Sondre Lerche - Sondre Lerche
Mona / Tellé / SoulfoodVÖ: 09.09.2011
Wie im Fluge
In der letzten Redaktionskonferenz wurde einstimmig beschlossen, dass Plattentests.de sich in Zukunft noch ausführlicher mit Vögeln befassen wird und dass an dieser Stelle eine lose Folge informativer Referate beginnt. Den Anfang macht ein Vortrag über eine spezielle Art der gefiederten Freunde: Lerchen nisten auf dem Boden und legen zwei bis sechs gefleckte Eier. Betrachten wir als Beispiel das sechste Werk eines norwegischen Exemplars. Es hat auffällig viele helle und nur ganz wenige etwas dunklere Flecken. Und weil dieses skandinavische Geschöpf eine besondre Lerche ist, hält es sich nicht an die Fortbewegungs-Gepflogenheiten seiner Artgenossen, die auf der Erde ausschließlich laufen – Sondre Lerche hüpft. Nein: Vielmehr federt er, elegant und beschwingt. Durch souverän mäandrierende Melodien, die stets eine nostalgisch parfümierte und trotzdem hellwache Jazz-Leichtigkeit an ihrer Seite haben.

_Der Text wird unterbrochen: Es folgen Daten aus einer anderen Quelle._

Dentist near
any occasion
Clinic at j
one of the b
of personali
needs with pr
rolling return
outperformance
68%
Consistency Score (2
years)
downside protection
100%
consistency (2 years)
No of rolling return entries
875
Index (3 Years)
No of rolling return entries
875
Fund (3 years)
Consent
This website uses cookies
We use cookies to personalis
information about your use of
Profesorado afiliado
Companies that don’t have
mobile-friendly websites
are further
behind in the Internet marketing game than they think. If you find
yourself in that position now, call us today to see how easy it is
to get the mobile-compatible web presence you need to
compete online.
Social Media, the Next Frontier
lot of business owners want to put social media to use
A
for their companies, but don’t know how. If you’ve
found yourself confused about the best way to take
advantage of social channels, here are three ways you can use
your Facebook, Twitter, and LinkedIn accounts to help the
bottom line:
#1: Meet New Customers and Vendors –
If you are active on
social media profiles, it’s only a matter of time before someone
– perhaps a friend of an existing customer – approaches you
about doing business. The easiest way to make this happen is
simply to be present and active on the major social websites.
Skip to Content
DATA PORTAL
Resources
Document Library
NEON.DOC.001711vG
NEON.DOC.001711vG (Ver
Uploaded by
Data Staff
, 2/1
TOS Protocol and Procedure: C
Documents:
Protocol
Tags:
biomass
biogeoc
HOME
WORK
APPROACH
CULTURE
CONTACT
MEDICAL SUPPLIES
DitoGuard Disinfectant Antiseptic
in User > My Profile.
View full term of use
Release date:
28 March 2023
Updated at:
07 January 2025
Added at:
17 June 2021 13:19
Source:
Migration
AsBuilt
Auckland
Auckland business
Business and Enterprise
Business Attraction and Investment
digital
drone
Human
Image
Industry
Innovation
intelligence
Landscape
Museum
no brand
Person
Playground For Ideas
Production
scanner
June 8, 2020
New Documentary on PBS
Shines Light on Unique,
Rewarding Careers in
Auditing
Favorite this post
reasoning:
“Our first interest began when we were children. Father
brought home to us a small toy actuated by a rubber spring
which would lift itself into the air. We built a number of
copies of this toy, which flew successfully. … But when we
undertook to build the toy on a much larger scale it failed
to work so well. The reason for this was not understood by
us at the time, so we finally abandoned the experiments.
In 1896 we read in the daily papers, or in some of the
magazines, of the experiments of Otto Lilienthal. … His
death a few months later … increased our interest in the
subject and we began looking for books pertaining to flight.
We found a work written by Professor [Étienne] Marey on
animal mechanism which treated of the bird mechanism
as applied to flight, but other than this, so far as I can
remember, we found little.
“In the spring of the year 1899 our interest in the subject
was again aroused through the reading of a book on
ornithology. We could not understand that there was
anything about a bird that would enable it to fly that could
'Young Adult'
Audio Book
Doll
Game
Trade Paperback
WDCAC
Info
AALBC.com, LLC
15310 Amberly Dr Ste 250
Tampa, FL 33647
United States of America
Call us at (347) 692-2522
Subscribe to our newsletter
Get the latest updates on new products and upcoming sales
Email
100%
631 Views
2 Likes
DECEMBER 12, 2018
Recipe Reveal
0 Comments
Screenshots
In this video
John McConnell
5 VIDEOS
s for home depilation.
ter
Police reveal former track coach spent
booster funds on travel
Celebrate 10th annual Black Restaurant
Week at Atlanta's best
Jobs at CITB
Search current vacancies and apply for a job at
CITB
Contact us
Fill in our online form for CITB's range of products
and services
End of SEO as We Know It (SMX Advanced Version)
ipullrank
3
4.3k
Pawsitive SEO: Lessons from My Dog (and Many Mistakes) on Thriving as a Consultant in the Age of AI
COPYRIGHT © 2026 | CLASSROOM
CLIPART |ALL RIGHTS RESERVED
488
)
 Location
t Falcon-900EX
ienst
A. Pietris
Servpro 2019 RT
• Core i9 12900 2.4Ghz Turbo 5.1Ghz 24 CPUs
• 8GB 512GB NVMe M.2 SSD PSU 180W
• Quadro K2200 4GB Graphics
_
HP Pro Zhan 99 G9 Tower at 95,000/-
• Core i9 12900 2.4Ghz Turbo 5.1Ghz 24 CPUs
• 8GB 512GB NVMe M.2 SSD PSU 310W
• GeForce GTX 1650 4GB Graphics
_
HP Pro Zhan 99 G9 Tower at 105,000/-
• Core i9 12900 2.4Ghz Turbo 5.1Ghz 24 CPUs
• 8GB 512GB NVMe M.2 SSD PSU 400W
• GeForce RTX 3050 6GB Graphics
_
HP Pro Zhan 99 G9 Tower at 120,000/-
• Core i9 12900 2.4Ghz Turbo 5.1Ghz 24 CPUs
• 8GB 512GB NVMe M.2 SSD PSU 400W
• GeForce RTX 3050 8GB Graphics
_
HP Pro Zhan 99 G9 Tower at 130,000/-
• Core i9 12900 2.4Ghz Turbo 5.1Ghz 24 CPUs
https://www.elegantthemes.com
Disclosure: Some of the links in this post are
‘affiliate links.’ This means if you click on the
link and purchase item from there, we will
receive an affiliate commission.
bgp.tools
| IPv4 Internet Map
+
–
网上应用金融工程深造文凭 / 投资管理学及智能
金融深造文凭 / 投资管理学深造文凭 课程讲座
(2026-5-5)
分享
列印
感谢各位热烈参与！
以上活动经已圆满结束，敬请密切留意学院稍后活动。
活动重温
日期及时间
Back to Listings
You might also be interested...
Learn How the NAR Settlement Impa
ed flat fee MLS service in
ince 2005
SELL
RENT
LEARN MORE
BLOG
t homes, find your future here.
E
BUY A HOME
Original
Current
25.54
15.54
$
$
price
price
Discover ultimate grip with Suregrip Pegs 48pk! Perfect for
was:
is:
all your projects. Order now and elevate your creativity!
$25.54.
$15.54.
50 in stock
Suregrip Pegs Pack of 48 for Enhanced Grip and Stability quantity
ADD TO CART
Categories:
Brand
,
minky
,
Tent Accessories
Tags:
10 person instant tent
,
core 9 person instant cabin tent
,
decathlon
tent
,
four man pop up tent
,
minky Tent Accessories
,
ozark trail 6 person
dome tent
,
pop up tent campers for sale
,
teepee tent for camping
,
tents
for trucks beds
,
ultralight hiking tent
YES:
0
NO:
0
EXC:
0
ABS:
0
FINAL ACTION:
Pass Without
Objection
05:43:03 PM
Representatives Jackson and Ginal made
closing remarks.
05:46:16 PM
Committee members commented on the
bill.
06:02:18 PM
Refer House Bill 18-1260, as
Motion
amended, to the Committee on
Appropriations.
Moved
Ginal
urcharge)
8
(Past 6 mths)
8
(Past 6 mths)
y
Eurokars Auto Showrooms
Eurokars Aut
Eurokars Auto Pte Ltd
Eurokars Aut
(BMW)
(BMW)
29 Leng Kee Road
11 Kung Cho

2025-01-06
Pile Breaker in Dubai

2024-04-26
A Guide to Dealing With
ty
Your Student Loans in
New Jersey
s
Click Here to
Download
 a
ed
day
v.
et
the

Chet Baker hat Lerche gezeigt, wie man flügge wird.
Seine Flügel haben ihn von Bergen bis nach New York City getragen, wo er nun seit einigen Jahren lebt und brütet und wo in schöner Regelmäßigkeit neue Projekte schlüpfen. Darunter eine Kollaboration mit Regina Spektor, aber auch die noch frische Gründung seines eigenen Labels Mona Records. Benannt nach seiner Gattin, die im Eröffnungsstück "Ricochet", einem ganz zauberhaften Kleinod mit "Norwegian wood"-Anspielung, gemeinsam mit Marit Larsen Backing Vocals singt. Ohnehin scheint Lerche ein geselliger Typ zu sein: Für die Aufnahmen seines neuen, selbstbetitelten Albums hat er sich eine ganze Schar illustrer Mitmusiker geholt, so auch Mckenzie Scott, hauptberuflich Drummer bei Midlake. Drei Wochen haben die Studio-Sessions in Brooklyn gedauert, bis zehn doch eher spartanisch instrumentierte Stücke fertig waren – interessant arrangiert, mit einer herrlich unaufdringlichen Eingängigkeit und einer Verschmitztheit gesegnet, die sich letztendlich immer für das Gefühl entscheidet, anstatt sich den halbherzigen Versuchungen der Ironie hinzugeben.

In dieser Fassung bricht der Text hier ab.